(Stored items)
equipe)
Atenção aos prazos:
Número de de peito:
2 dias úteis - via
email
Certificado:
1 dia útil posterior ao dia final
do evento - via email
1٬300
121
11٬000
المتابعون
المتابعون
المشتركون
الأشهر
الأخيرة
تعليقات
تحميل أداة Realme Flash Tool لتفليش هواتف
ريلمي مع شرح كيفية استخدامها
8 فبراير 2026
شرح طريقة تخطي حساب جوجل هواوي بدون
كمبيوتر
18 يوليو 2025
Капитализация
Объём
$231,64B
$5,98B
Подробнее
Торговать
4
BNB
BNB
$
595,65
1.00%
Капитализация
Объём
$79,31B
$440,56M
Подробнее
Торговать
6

==

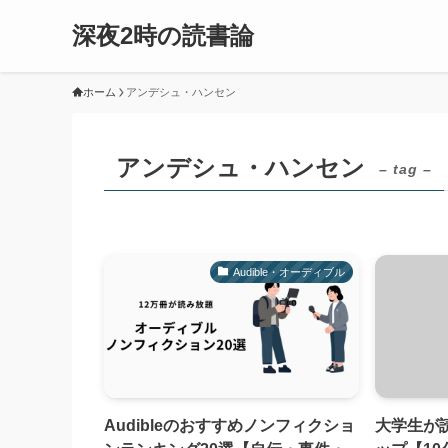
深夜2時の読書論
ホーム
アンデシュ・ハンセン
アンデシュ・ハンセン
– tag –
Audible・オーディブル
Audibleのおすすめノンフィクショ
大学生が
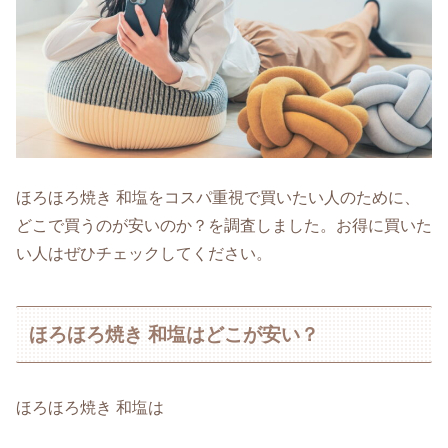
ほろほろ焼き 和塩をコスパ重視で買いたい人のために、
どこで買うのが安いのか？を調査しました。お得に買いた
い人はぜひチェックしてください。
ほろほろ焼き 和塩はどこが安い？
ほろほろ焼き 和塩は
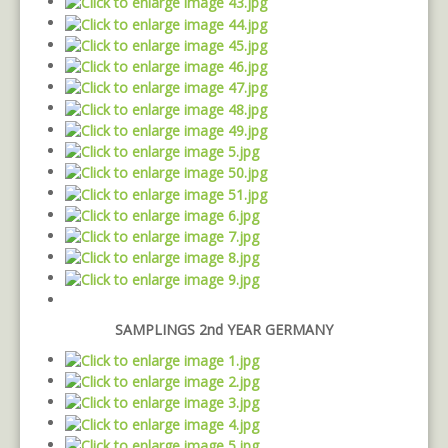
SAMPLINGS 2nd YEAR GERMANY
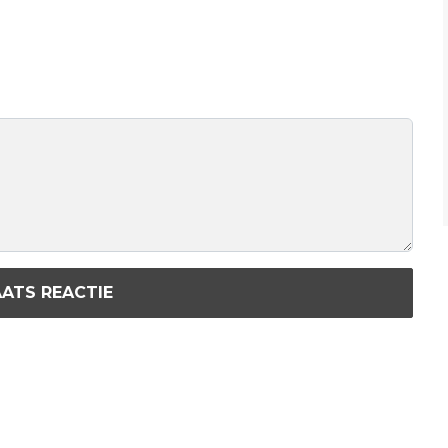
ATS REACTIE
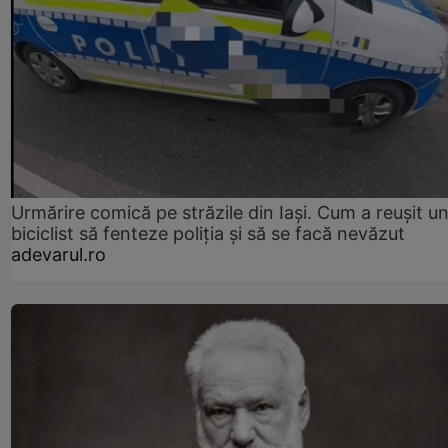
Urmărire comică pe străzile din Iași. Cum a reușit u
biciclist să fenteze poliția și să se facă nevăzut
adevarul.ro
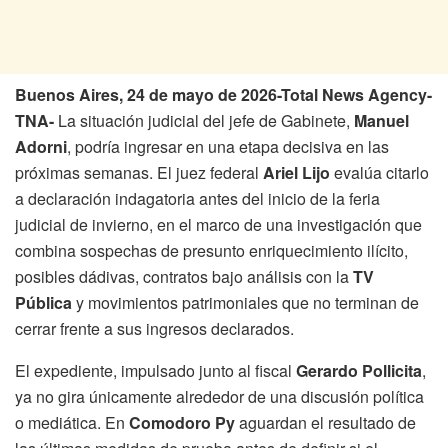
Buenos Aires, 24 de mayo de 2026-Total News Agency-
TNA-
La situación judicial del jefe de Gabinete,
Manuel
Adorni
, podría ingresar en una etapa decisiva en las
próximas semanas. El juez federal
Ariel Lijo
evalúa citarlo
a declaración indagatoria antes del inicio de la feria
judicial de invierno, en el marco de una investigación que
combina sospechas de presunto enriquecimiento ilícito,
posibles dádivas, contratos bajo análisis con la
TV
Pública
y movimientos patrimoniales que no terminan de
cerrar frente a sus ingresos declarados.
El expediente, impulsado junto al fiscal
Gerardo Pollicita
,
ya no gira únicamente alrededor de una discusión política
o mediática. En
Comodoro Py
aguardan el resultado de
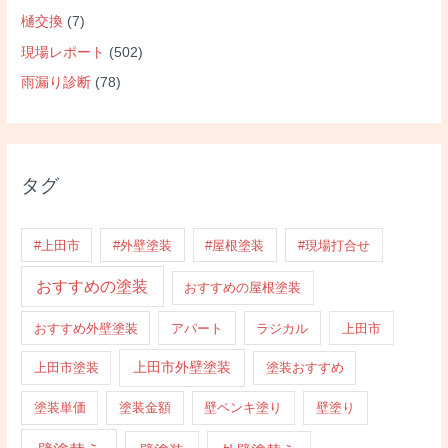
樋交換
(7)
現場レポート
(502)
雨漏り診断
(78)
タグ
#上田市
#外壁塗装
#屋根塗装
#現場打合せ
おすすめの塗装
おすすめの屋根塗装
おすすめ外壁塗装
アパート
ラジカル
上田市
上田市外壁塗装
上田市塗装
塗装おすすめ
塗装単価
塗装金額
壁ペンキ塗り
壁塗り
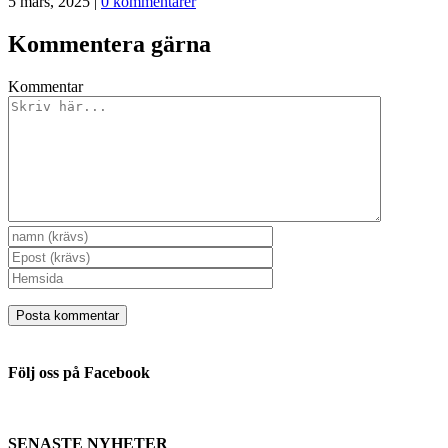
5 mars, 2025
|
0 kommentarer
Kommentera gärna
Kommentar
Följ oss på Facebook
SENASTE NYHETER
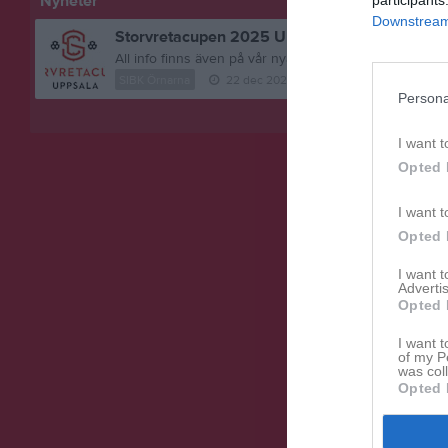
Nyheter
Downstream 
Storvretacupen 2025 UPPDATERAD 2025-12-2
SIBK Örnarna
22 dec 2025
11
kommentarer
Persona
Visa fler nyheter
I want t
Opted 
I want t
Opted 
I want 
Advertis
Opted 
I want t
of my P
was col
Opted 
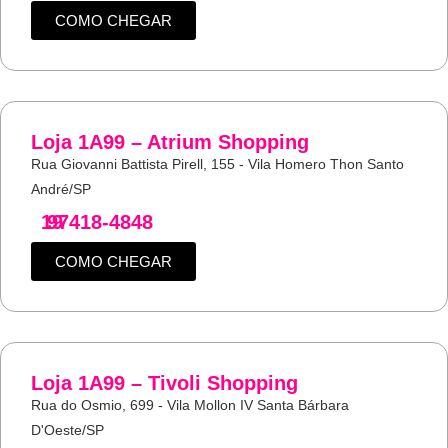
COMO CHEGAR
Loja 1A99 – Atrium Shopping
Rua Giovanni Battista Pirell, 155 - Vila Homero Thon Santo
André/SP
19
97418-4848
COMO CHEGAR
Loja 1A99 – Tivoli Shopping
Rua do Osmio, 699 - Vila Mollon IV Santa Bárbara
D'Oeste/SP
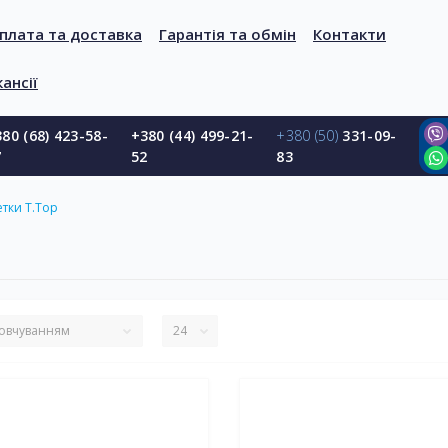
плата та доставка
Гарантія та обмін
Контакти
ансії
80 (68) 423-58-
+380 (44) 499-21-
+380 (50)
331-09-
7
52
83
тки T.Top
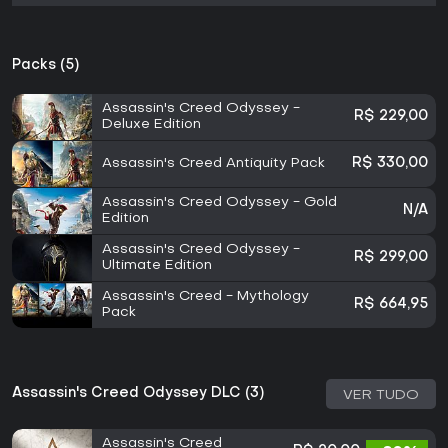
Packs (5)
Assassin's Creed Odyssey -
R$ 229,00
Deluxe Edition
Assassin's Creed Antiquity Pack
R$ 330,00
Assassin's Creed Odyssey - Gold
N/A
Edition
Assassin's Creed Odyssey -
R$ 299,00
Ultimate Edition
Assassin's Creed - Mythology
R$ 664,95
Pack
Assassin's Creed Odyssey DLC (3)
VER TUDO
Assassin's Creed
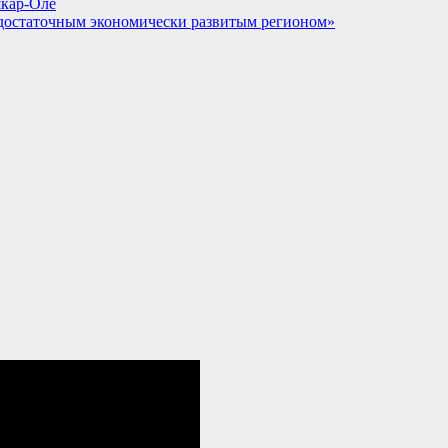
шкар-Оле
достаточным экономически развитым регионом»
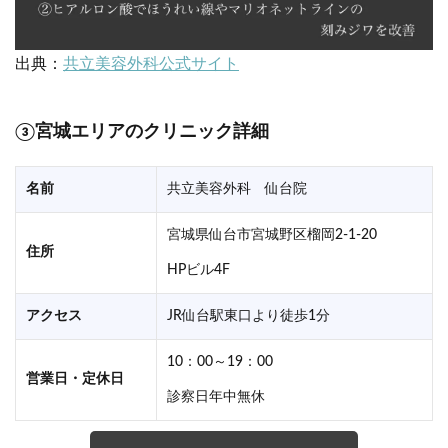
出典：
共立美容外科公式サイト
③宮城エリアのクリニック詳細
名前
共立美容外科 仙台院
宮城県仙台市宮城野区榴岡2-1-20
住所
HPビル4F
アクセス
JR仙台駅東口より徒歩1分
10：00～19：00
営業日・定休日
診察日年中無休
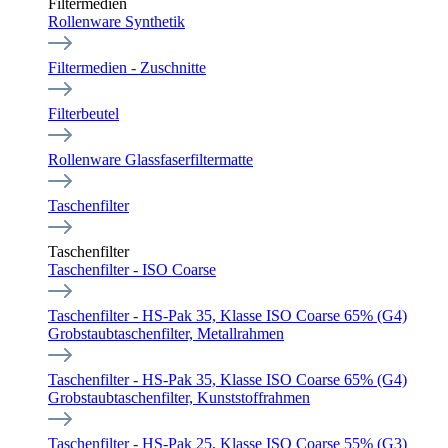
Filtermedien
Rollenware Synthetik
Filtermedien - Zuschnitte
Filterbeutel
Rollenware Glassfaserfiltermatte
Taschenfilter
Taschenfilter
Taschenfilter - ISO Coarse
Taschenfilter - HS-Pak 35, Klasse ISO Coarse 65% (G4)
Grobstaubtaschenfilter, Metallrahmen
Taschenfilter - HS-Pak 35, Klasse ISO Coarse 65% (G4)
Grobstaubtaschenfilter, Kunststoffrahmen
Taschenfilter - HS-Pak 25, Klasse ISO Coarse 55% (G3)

> **TASK TO CARRY OUT**
Update the stretch from the line containing "ATS REACTIE" through the line containing "adevarul.ro" by putting "motociclist" in place of "biciclist" and changing nothing else. Leave the pictures out of your answer.

> **EXERCISE OUTPUT**
ATS REACTIE
Urmărire comică pe străzile din Iași. Cum a reușit u
motociclist să fenteze poliția și să se facă nevăzut
adevarul.ro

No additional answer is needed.